“We often hear that students are our future. Volunteer Contra Costa attorneys working with local high school students accomplish two goals: Law & Justice Academies instill in students purpose for remaining in school and direction in a variety of law-related careers after graduation. All of our futures are brighter because of these collective efforts.” These inspirational and encouraging words are from Dick Frankel who is a member of the Deer Valley Law & Justice Academy Advisory Committee. One DeAnza faculty member stated “The goal is to inspire the students toward the field of law.”
According to the State Department of Education, there are 15 categories of academies. The academy reform educational model is based on meeting the needs of at risk students: poor attendance, behind in earned credits, low academic motivation, economically disadvantaged, low state test scores, or low GPA. An additional goal is that students meet admission requirements for UC. The hope is that many of the students participating and benefiting from this initiative will fill the justice system diversity needs of the future. Law academies have been established in the Deer Valley, Richmond, Pinole, DeAnza and Kennedy high schools.
Standard learning goals include such skills as: reasoning, persuasive arguments, consensus building, positive verbal written communication, meeting vision, goals and mission of an organization, encouraging ideas, analyze, plan and prioritize, application and foundation of laws and trial procedure, problem solving, critical thinking, teamwork, leadership, listening, technology, responsibility, ethics, health and safety. These skills are to be learned within the context of the standard classes in high school. Connecting standards based outcomes to contextual information from industry professionals help engage students in the classroom. The academy model answers the age old student question of “Why” do I have to learn English, history, math, science and so on. The performance goal is based upon linking rigorous, relevant education with real world experience and 21st century skills. According to recent statistics, Academy student performance exceeds the state averages in English, math, graduation rates, and meeting UC admission requirements.
Some examples of contextual learning include: court tours in superior, appellate and federal courts including meeting with judges, trial attorneys, FBI, DEA and Secret Service Agents, law school students, attended actual Superior Court and Appellate Court held in San Francisco and at the Deer Valley theater, guest speakers, in-class mock trials, mock trial competition, police station tours, Alcatraz tour, e-mentor direct mentoring, and professional development of faculty by judicial officers, and the De Anza students are launching an exciting project in partnership with the ACLU of Northern California to analyze and evaluate the current realignment plans initiated at the county level in response to Brown v. Plata and AB 109. The biggest needs in the future are: donations and sponsorships for program sustainability, internships, mentoring and summer jobs. To donate or to find out more about how you can support the law and justice academies of Contra Costa County, please contact Ken Torre at email@example.com .

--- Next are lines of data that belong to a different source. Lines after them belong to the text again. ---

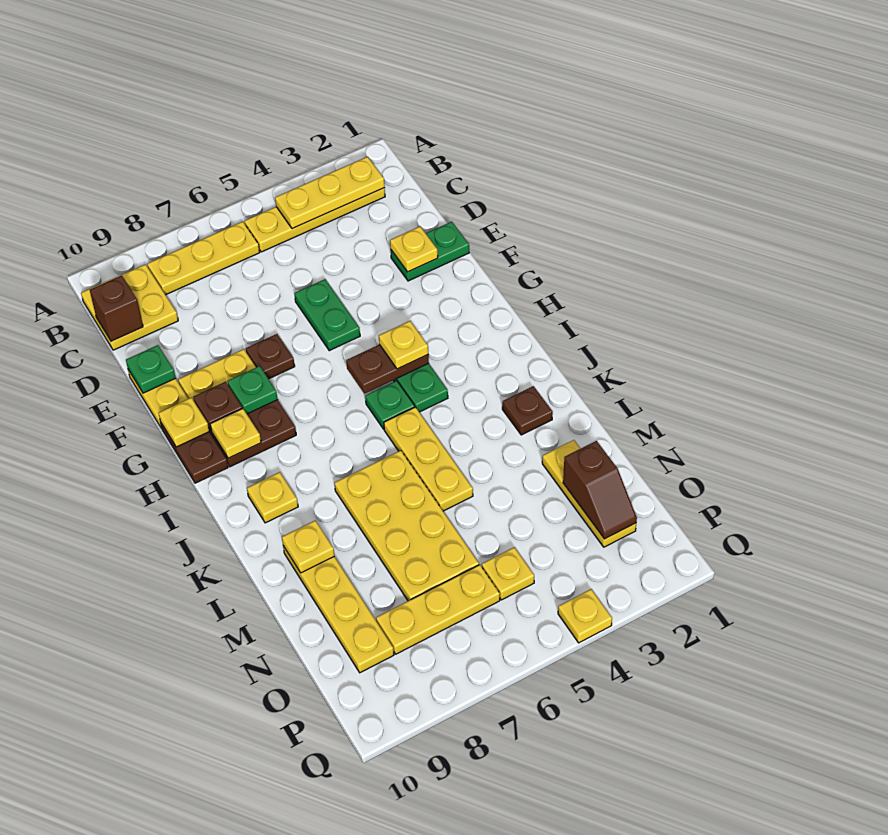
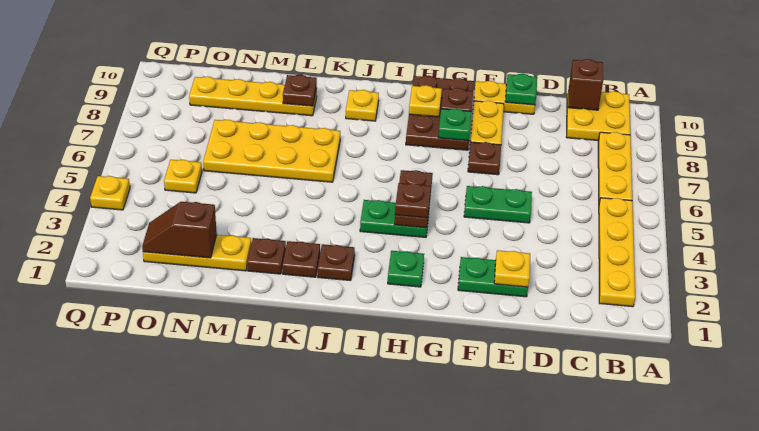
yellow 1x3 plate [275,157,385,229] -> none
green 1x2 plate [391,222,469,281] -> green 1x2 plate turned to [458,257,528,297]
yellow 1x1 plate [159,398,209,447] -> none
yellow 1x1 plate [379,321,428,369] -> brown 1x1 plate [395,183,431,218]
green 1x1 plate [365,381,415,429] -> green 1x1 plate moved to [388,251,424,287]
none -> brown 1x1 plate [318,244,355,281]
yellow 1x3 plate [384,407,473,511] -> none
none -> brown 1x1 plate [247,238,286,274]
yellow 1x1 plate [282,520,334,573] -> brown 1x1 plate [283,75,317,106]
yellow 1x3 plate [376,565,500,654] -> none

There are many dedicated volunteers assisting the efforts in Contra Costa and we are grateful for all of their support. Industry and Educational partners include representatives from the superior court, state and county bar association, other justice professionals, California Center for College and Career and Education, Development Center of Massachusetts, community (parents), teachers, principals, district administrators, district superintendent, school board trustees, county and state boards of education with an advisory committee assisting each academy. Additionally, the Judicial Council of California and State Bar of California are key supporters. DeAnza is truly fortunate to have Judy Johnson, State Bar Emeritus Executive Director as its Advisory Committee Chair.

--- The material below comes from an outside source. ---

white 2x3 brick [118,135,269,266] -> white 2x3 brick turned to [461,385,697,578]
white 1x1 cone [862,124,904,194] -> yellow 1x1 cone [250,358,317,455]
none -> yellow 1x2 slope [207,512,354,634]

Don Gill, Antioch Unified School District Superintendent summarizes: “John Adams believed young people should be educated in the principles of freedom. Deer Valley Law Academy provides students with the opportunity to cultivate the virtues, knowledge, and skills necessary for civil participation so that they can better carry out their roles as citizens. We can do no better for our society than to support our children and young adults further their education.”
It is truly rewarding to see the student interest, engagement, performance and confidence thrive with the academy education model with all of this support.